* _Textauszug_
Die Vorbereitungen Teil 2
Noch weiter von wundervollen Verheißungen angestachelt, machte ich mich sofort wieder an die Perfektionierung meiner Bewerbung, um meinen Patzer beim Interview wiedergutzumachen. Da es sich sicherlich auch nicht schlecht machte, die persönliche Referenz von einem Lehrer geschrieben zu bekommen, fragte ich meinen Geschichtslehrer. Er war einer der wenigen, bei dem ich nicht das Gefühl hatte, er würde mich für einen hoffnungslosen Fall halten und tatsächlich stimmte er zu, wenn auch nur unter der Bedingung, dass ich sie aber selbst ins Englische übersetzen müsse, da seine Sprachkenntnisse nicht wirklich ausreichend wären.
Nun galt es eigentlich nur noch ein großes Hindernis zu bewältigen: den Führerschein. Um ihn schnellstmöglich zu erhalten, stürzte ich mich trotz des Abistresses in die Theorie- und Fahrstunden, angespornt von der Aussicht auf ein Jahr, das mich für all dies entschädigen würde. Ich bekam sogar noch eine zweite Kinderbetreuungsreferenz von einer Nachbarin, obwohl ich dort nur ein paar Abende auf die Kinder aufgepasst hatte. Und damit war die Bewerbung endlich mehr als fertig. Mittlerweile war es Anfang Februar. Zufrieden blätterte ich alles noch einmal durch, drei Referenzen, die aufwendige Collage und auch der Rest – alles so, wie es sein sollte. Dennoch, um auch ja alles, aber wirklich alles richtigzumachen, beschloss ich, alle Unterlagen zuerst noch an Anna-Lena zu schicken, die sich anbot, alles eingehend zu überprüfen.

* _Einträge aus einer Datenquelle_

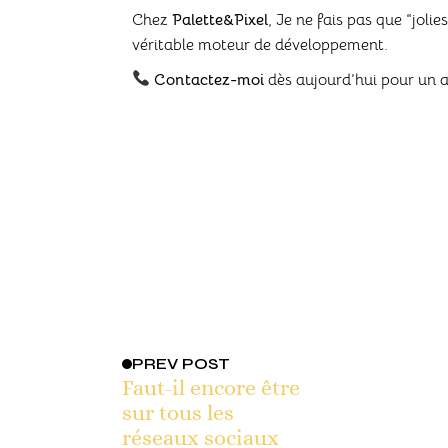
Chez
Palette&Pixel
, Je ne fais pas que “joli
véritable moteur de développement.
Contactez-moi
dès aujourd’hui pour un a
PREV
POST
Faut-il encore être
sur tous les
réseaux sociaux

* _Aufgabe A_
Kannst du aus dem Auszug über die Vorbereitungen die Passage wörtlich wiedergeben, die mit „Die Vorbereitungen Teil“ beginnt und sich bis einschließlich „wirklich ausreichend wären.“ erstreckt?
* _Aufgabe B_
Kannst du den Auszug über die Vorbereitungen im Anschluss an seinen letzten Satz weiterführen?

* _Lösung A_
Die Vorbereitungen Teil 2
Noch weiter von wundervollen Verheißungen angestachelt, machte ich mich sofort wieder an die Perfektionierung meiner Bewerbung, um meinen Patzer beim Interview wiedergutzumachen. Da es sich sicherlich auch nicht schlecht machte, die persönliche Referenz von einem Lehrer geschrieben zu bekommen, fragte ich meinen Geschichtslehrer. Er war einer der wenigen, bei dem ich nicht das Gefühl hatte, er würde mich für einen hoffnungslosen Fall halten und tatsächlich stimmte er zu, wenn auch nur unter der Bedingung, dass ich sie aber selbst ins Englische übersetzen müsse, da seine Sprachkenntnisse nicht wirklich ausreichend wären.

* _Lösung B_
Und damit begann die erste von den vielen Katastrophen, die noch folgen sollten. Die Bewerbung kam nie an. Die Post hatte offenbar just den Zeitpunkt für die Zustellung gewählt, den Anna-Lena ebenso genutzt hatte, um umzuziehen. Ich sah meinen großen Traum bereits zerplatzen, befürchtete schon das Allerschlimmste. Anna-Lenas Nachmieter hatten die Unterlagen einfach weggeschmissen. Sie waren in dem Chaos bei der Post verschwunden. Jemand hatte sie geklaut, um selber Au Pair zu werden! Es folgten mehrere mittelschwere Nervenzusammenbrüche meinerseits und einige Anrufe bei der Post, an welche sich die armen Mitarbeiter wohl noch schaudernd lange erinnern würden. Zu meiner unendlich großen Erleichterung waren sie aber von Erfolg gekrönt und die Unterlagen fanden ihren Weg zurück in meinen Briefkasten. Es konnte weitergehen.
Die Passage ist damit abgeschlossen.